> Task brief
Print nothing except the lines of the listing below from the line with "of rising prices)岸田文雄首相の賃上げへの期待を打ち砕く" to the line with "Gefühlsstörungen in Armen oder Beinen", each exactly as written, both ends included.

> Given records

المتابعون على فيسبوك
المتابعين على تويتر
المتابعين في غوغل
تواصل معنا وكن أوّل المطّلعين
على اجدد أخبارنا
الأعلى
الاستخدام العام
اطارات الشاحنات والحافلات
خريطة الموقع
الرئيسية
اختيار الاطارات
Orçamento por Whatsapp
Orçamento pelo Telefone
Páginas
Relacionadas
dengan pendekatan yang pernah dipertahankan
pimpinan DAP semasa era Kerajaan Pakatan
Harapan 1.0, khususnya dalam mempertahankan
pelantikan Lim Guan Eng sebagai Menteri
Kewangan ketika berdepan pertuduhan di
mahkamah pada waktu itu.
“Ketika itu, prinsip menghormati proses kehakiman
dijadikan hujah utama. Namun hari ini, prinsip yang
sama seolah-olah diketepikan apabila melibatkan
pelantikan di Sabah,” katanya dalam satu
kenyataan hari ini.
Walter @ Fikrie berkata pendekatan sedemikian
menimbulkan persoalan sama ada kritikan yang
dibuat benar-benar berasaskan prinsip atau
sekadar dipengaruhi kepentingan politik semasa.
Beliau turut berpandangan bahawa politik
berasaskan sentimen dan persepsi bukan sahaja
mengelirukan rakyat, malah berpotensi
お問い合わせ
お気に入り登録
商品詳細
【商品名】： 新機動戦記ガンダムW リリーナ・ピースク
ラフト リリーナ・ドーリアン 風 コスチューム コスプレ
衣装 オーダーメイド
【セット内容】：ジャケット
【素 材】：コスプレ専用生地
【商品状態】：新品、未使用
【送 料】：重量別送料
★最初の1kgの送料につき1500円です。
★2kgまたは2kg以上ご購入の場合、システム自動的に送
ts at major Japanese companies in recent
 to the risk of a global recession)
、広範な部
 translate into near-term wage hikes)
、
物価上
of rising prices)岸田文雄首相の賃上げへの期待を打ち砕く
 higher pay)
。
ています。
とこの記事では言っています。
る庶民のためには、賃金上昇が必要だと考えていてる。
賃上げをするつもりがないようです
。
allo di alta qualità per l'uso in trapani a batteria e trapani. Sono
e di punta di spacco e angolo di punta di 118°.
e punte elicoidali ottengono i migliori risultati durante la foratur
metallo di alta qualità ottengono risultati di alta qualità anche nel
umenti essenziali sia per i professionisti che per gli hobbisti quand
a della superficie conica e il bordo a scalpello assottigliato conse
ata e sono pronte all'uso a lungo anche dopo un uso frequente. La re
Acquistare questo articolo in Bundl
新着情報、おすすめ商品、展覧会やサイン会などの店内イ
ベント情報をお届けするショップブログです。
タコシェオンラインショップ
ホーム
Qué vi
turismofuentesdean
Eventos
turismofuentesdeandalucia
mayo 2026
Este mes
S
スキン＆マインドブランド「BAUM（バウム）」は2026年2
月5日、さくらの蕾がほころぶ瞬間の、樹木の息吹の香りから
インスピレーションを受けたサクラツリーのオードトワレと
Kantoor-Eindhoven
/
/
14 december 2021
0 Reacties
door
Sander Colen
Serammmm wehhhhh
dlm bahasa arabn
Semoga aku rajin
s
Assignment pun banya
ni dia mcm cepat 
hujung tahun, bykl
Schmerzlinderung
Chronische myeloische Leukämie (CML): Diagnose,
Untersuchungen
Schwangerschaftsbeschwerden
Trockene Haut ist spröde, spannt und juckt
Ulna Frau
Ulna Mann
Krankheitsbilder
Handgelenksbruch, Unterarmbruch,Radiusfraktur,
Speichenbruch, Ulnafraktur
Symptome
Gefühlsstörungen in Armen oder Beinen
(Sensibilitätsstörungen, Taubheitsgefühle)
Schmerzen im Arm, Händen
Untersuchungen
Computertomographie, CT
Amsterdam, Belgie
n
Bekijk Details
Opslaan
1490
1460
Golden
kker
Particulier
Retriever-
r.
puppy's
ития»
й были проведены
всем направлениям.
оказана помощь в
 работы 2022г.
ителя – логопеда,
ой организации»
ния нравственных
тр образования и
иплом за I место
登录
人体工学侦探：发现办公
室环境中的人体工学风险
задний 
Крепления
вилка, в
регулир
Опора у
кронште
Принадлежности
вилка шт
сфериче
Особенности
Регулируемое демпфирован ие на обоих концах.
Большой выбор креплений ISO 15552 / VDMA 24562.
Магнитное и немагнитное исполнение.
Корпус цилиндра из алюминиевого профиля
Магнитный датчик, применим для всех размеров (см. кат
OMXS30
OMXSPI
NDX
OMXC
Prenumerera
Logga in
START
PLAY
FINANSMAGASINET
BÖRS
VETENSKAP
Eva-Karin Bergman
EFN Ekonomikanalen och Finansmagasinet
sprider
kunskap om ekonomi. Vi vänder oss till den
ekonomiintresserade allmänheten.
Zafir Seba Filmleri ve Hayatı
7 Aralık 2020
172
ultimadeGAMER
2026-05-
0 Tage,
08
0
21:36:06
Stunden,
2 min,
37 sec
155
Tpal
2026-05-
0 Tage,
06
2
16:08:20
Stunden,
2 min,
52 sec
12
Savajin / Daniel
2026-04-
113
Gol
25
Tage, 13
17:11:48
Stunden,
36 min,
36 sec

> Expected answer
of rising prices)岸田文雄首相の賃上げへの期待を打ち砕く
 higher pay)
。
ています。
とこの記事では言っています。
る庶民のためには、賃金上昇が必要だと考えていてる。
賃上げをするつもりがないようです
。
allo di alta qualità per l'uso in trapani a batteria e trapani. Sono
e di punta di spacco e angolo di punta di 118°.
e punte elicoidali ottengono i migliori risultati durante la foratur
metallo di alta qualità ottengono risultati di alta qualità anche nel
umenti essenziali sia per i professionisti che per gli hobbisti quand
a della superficie conica e il bordo a scalpello assottigliato conse
ata e sono pronte all'uso a lungo anche dopo un uso frequente. La re
Acquistare questo articolo in Bundl
新着情報、おすすめ商品、展覧会やサイン会などの店内イ
ベント情報をお届けするショップブログです。
タコシェオンラインショップ
ホーム
Qué vi
turismofuentesdean
Eventos
turismofuentesdeandalucia
mayo 2026
Este mes
S
スキン＆マインドブランド「BAUM（バウム）」は2026年2
月5日、さくらの蕾がほころぶ瞬間の、樹木の息吹の香りから
インスピレーションを受けたサクラツリーのオードトワレと
Kantoor-Eindhoven
/
/
14 december 2021
0 Reacties
door
Sander Colen
Serammmm wehhhhh
dlm bahasa arabn
Semoga aku rajin
s
Assignment pun banya
ni dia mcm cepat 
hujung tahun, bykl
Schmerzlinderung
Chronische myeloische Leukämie (CML): Diagnose,
Untersuchungen
Schwangerschaftsbeschwerden
Trockene Haut ist spröde, spannt und juckt
Ulna Frau
Ulna Mann
Krankheitsbilder
Handgelenksbruch, Unterarmbruch,Radiusfraktur,
Speichenbruch, Ulnafraktur
Symptome
Gefühlsstörungen in Armen oder Beinen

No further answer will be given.